Problem requirements: Rewrite all the source records with every "Jun" renamed to "June" and every other line left as it is, and leave the pictures out of your answer.

Source records:
============================================================
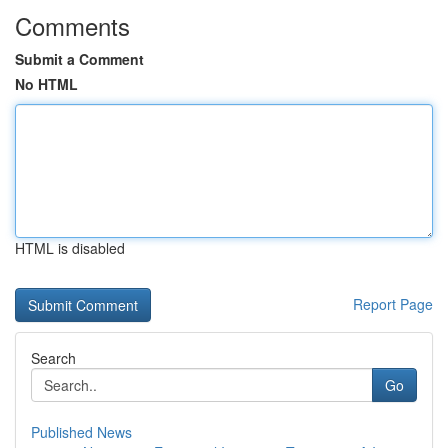
Comments
Submit a Comment
No HTML
HTML is disabled
Report Page
Search
Go
Published News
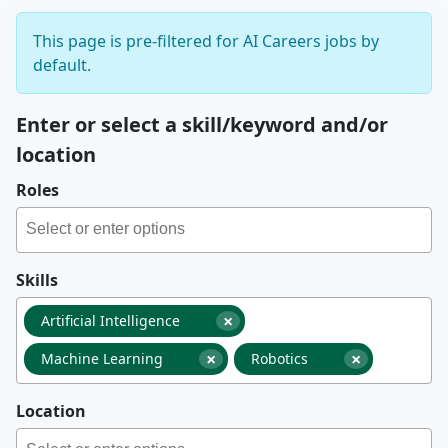
This page is pre-filtered for AI Careers jobs by
default.
Enter or select a skill/keyword and/or
location
Roles
Skills
×
Artificial Intelligence
×
×
Machine Learning
Robotics
Location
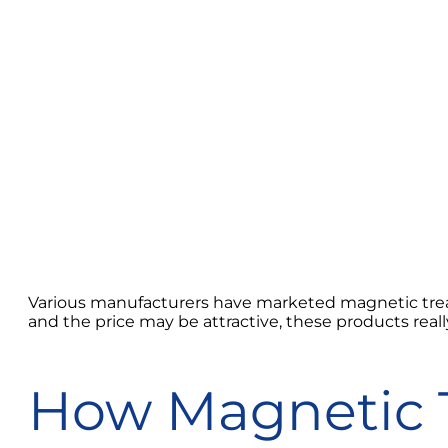
Various manufacturers have marketed magnetic treat
and the price may be attractive, these products reall
How Magnetic 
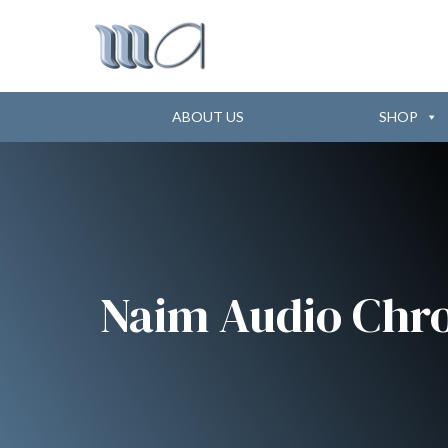
ABOUT US
SHOP
Naim Audio Ch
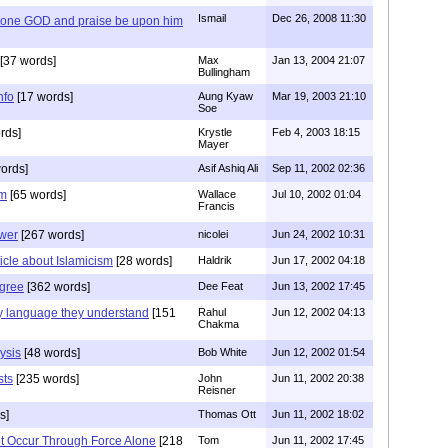
Ismail
Dec 26, 2008 11:30
y one GOD and praise be upon him
[37 words]
Max
Jan 13, 2004 21:07
Bullingham
nfo
[17 words]
Aung Kyaw
Mar 19, 2003 21:10
Soe
rds]
Krystle
Feb 4, 2003 18:15
Mayer
ords]
Asif Ashiq Ali
Sep 11, 2002 02:36
sm
[65 words]
Wallace
Jul 10, 2002 01:04
Francis
ower
[267 words]
nicolei
Jun 24, 2002 10:31
ticle about Islamicism
[28 words]
Haldrik
Jun 17, 2002 04:18
gree
[362 words]
Dee Feat
Jun 13, 2002 17:45
ly language they understand
[151
Rahul
Jun 12, 2002 04:13
Chakma
ysis
[48 words]
Bob White
Jun 12, 2002 01:54
sts
[235 words]
John
Jun 11, 2002 20:38
Reisner
s]
Thomas Ott
Jun 11, 2002 18:02
Not Occur Through Force Alone
[218
Tom
Jun 11, 2002 17:45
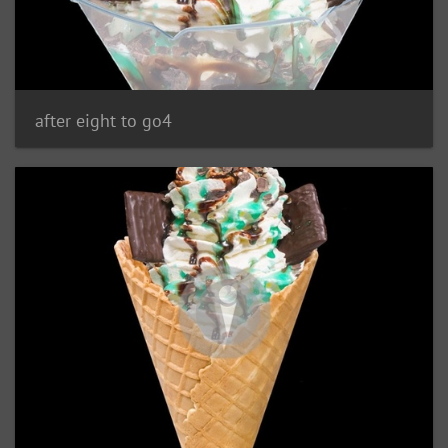
after eight to go4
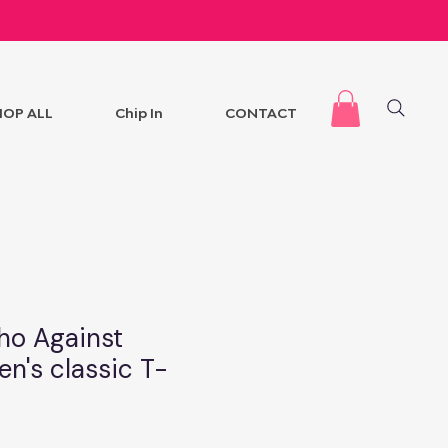
HOP ALL
Chip In
CONTACT
ho Against
en's classic T-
============================================================
Result for this exercise:
Comments
Submit a Comment
No HTML
HTML is disabled
Report Page
Search
Go
Published News
This page is pre-filtered for AI Careers jobs by
default.
Enter or select a skill/keyword and/or
location
Roles
Skills
×
Artificial Intelligence
×
×
Machine Learning
Robotics
Location
Various manufacturers have marketed magnetic treat
and the price may be attractive, these products reall
How Magnetic 
ABOUT US
SHOP
Naim Audio Ch
Ismail
Dec 26, 2008 11:30
y one GOD and praise be upon him
[37 words]
Max
Jan 13, 2004 21:07
Bullingham
nfo
[17 words]
Aung Kyaw
Mar 19, 2003 21:10
Soe
rds]
Krystle
Feb 4, 2003 18:15
Mayer
ords]
Asif Ashiq Ali
Sep 11, 2002 02:36
sm
[65 words]
Wallace
Jul 10, 2002 01:04
Francis
ower
[267 words]
nicolei
June 24, 2002 10:31
ticle about Islamicism
[28 words]
Haldrik
June 17, 2002 04:18
gree
[362 words]
Dee Feat
June 13, 2002 17:45
ly language they understand
[151
Rahul
June 12, 2002 04:13
Chakma
ysis
[48 words]
Bob White
June 12, 2002 01:54
sts
[235 words]
John
June 11, 2002 20:38
Reisner
s]
Thomas Ott
June 11, 2002 18:02
Not Occur Through Force Alone
[218
Tom
June 11, 2002 17:45
after eight to go4
HOP ALL
Chip In
CONTACT
ho Against
en's classic T-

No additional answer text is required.